* [Action item]:
Each line that includes "Doom" must be copied from the records.

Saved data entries
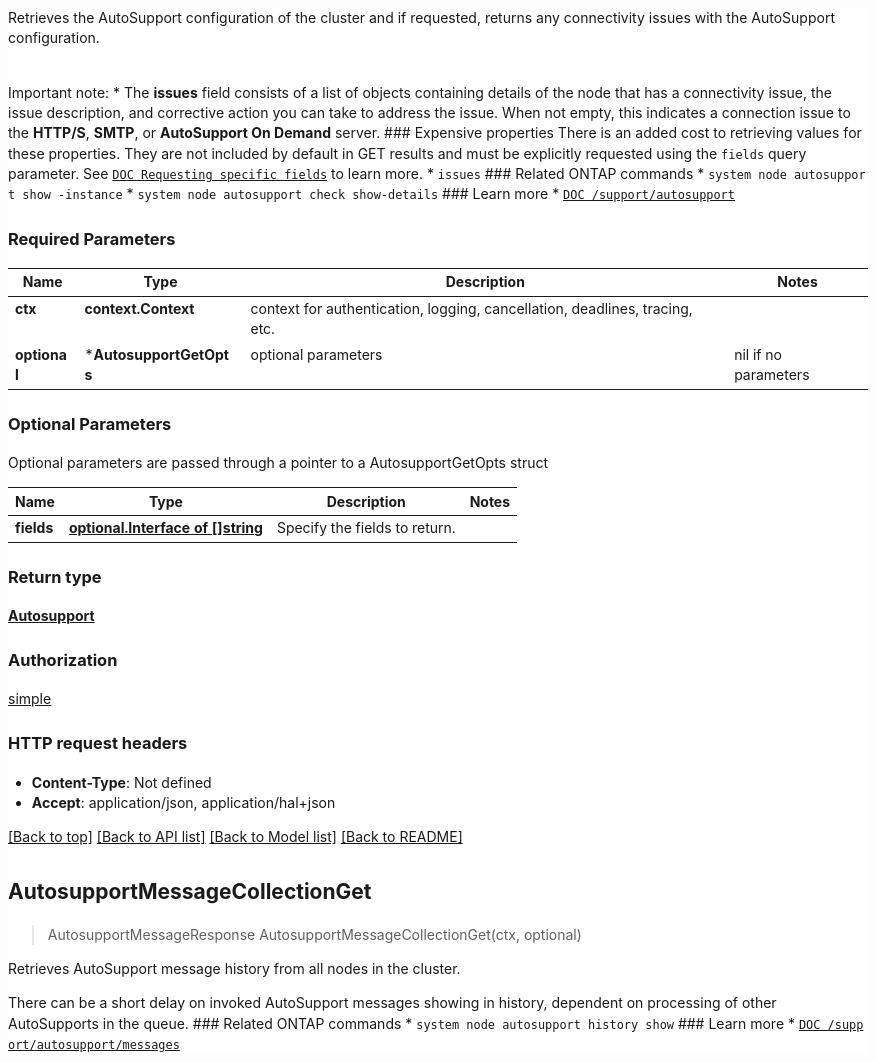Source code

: 

Retrieves the AutoSupport configuration of the cluster and if requested, returns any connectivity issues with the AutoSupport configuration.<p/> </br>Important note: * The **issues** field consists of a list of objects containing details of the node that has a connectivity issue, the issue description, and corrective action you can take to address the issue. When not empty, this indicates a connection issue to the **HTTP/S**, **SMTP**, or **AutoSupport On Demand** server. ### Expensive properties There is an added cost to retrieving values for these properties. They are not included by default in GET results and must be explicitly requested using the `fields` query parameter. See [`DOC Requesting specific fields`](#docs-docs-Requesting-specific-fields) to learn more. * `issues` ### Related ONTAP commands * `system node autosupport show -instance` * `system node autosupport check show-details` ### Learn more * [`DOC /support/autosupport`](#docs-support-support_autosupport) 

### Required Parameters


Name | Type | Description  | Notes
------------- | ------------- | ------------- | -------------
**ctx** | **context.Context** | context for authentication, logging, cancellation, deadlines, tracing, etc.
 **optional** | ***AutosupportGetOpts** | optional parameters | nil if no parameters

### Optional Parameters

Optional parameters are passed through a pointer to a AutosupportGetOpts struct


Name | Type | Description  | Notes
------------- | ------------- | ------------- | -------------
 **fields** | [**optional.Interface of []string**](string.md)| Specify the fields to return. | 

### Return type

[**Autosupport**](autosupport.md)

### Authorization

[simple](../README.md#simple)

### HTTP request headers

- **Content-Type**: Not defined
- **Accept**: application/json, application/hal+json

[[Back to top]](#) [[Back to API list]](../README.md#documentation-for-api-endpoints)
[[Back to Model list]](../README.md#documentation-for-models)
[[Back to README]](../README.md)


## AutosupportMessageCollectionGet

> AutosupportMessageResponse AutosupportMessageCollectionGet(ctx, optional)



Retrieves AutoSupport message history from all nodes in the cluster.<p/> There can be a short delay on invoked AutoSupport messages showing in history, dependent on processing of other AutoSupports in the queue. ### Related ONTAP commands * `system node autosupport history show` ### Learn more * [`DOC /support/autosupport/messages`](#docs-support-support_autosupport_messages) 
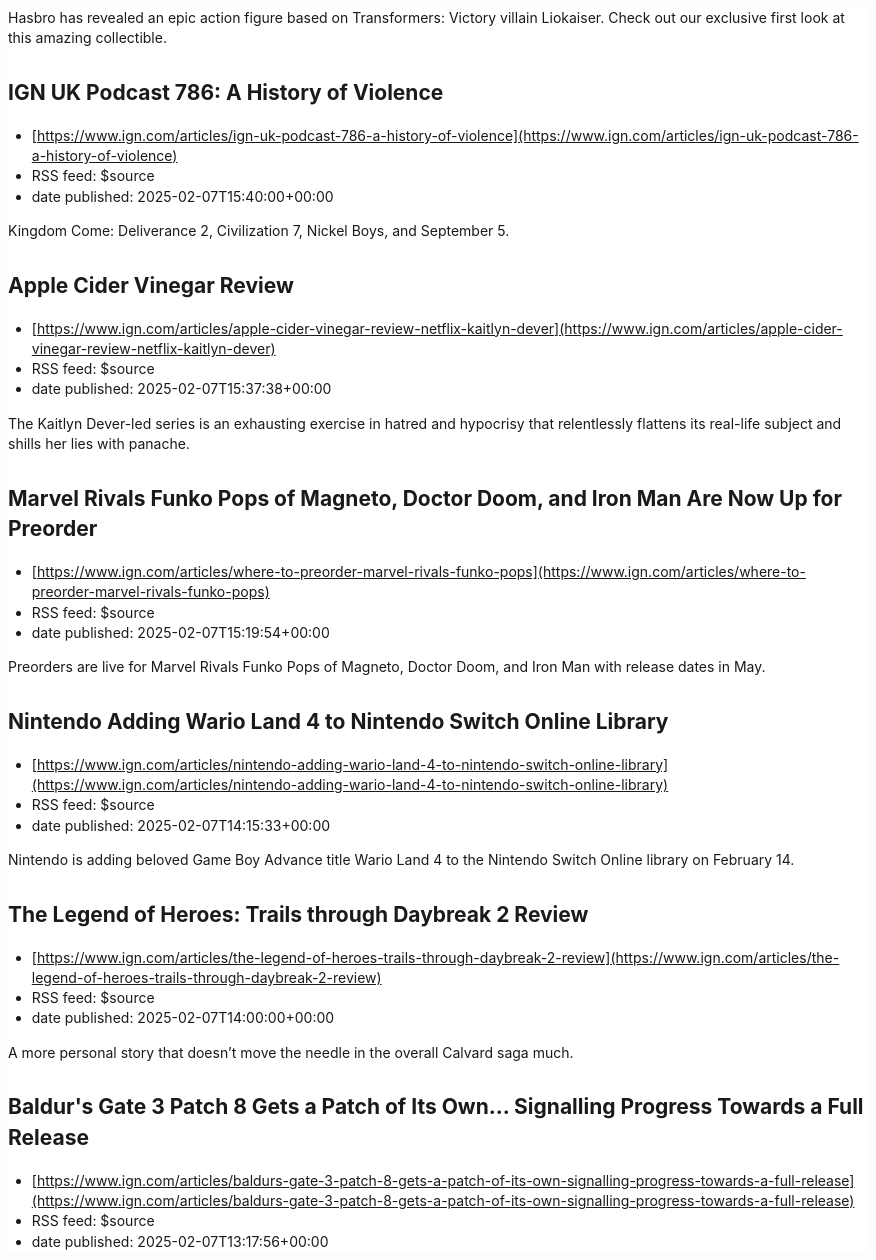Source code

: Hasbro has revealed an epic action figure based on Transformers: Victory villain Liokaiser. Check out our exclusive first look at this amazing collectible.

## IGN UK Podcast 786: A History of Violence
 - [https://www.ign.com/articles/ign-uk-podcast-786-a-history-of-violence](https://www.ign.com/articles/ign-uk-podcast-786-a-history-of-violence)
 - RSS feed: $source
 - date published: 2025-02-07T15:40:00+00:00

Kingdom Come: Deliverance 2, Civilization 7, Nickel Boys, and September 5.

## Apple Cider Vinegar Review
 - [https://www.ign.com/articles/apple-cider-vinegar-review-netflix-kaitlyn-dever](https://www.ign.com/articles/apple-cider-vinegar-review-netflix-kaitlyn-dever)
 - RSS feed: $source
 - date published: 2025-02-07T15:37:38+00:00

The Kaitlyn Dever-led series is an exhausting exercise in hatred and hypocrisy that relentlessly flattens its real-life subject and shills her lies with panache.

## Marvel Rivals Funko Pops of Magneto, Doctor Doom, and Iron Man Are Now Up for Preorder
 - [https://www.ign.com/articles/where-to-preorder-marvel-rivals-funko-pops](https://www.ign.com/articles/where-to-preorder-marvel-rivals-funko-pops)
 - RSS feed: $source
 - date published: 2025-02-07T15:19:54+00:00

Preorders are live for Marvel Rivals Funko Pops of Magneto, Doctor Doom, and Iron Man with release dates in May.

## Nintendo Adding Wario Land 4 to Nintendo Switch Online Library
 - [https://www.ign.com/articles/nintendo-adding-wario-land-4-to-nintendo-switch-online-library](https://www.ign.com/articles/nintendo-adding-wario-land-4-to-nintendo-switch-online-library)
 - RSS feed: $source
 - date published: 2025-02-07T14:15:33+00:00

Nintendo is adding beloved Game Boy Advance title Wario Land 4 to the Nintendo Switch Online library on February 14.

## The Legend of Heroes: Trails through Daybreak 2 Review
 - [https://www.ign.com/articles/the-legend-of-heroes-trails-through-daybreak-2-review](https://www.ign.com/articles/the-legend-of-heroes-trails-through-daybreak-2-review)
 - RSS feed: $source
 - date published: 2025-02-07T14:00:00+00:00

A more personal story that doesn’t move the needle in the overall Calvard saga much.

## Baldur's Gate 3 Patch 8 Gets a Patch of Its Own... Signalling Progress Towards a Full Release
 - [https://www.ign.com/articles/baldurs-gate-3-patch-8-gets-a-patch-of-its-own-signalling-progress-towards-a-full-release](https://www.ign.com/articles/baldurs-gate-3-patch-8-gets-a-patch-of-its-own-signalling-progress-towards-a-full-release)
 - RSS feed: $source
 - date published: 2025-02-07T13:17:56+00:00
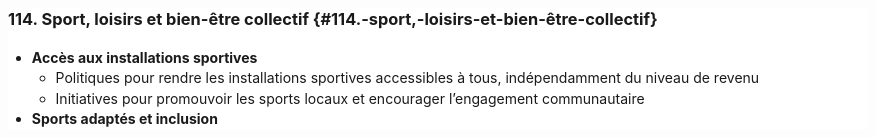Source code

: ### **114. Sport, loisirs et bien-être collectif** {#114.-sport,-loisirs-et-bien-être-collectif}

- **Accès aux installations sportives**
    - Politiques pour rendre les installations sportives accessibles à tous, indépendamment du niveau de revenu
    - Initiatives pour promouvoir les sports locaux et encourager l’engagement communautaire
- **Sports adaptés et inclusion**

* [Solution to this exercise]:
## Marvel Rivals Funko Pops of Magneto, Doctor Doom, and Iron Man Are Now Up for Preorder
Preorders are live for Marvel Rivals Funko Pops of Magneto, Doctor Doom, and Iron Man with release dates in May.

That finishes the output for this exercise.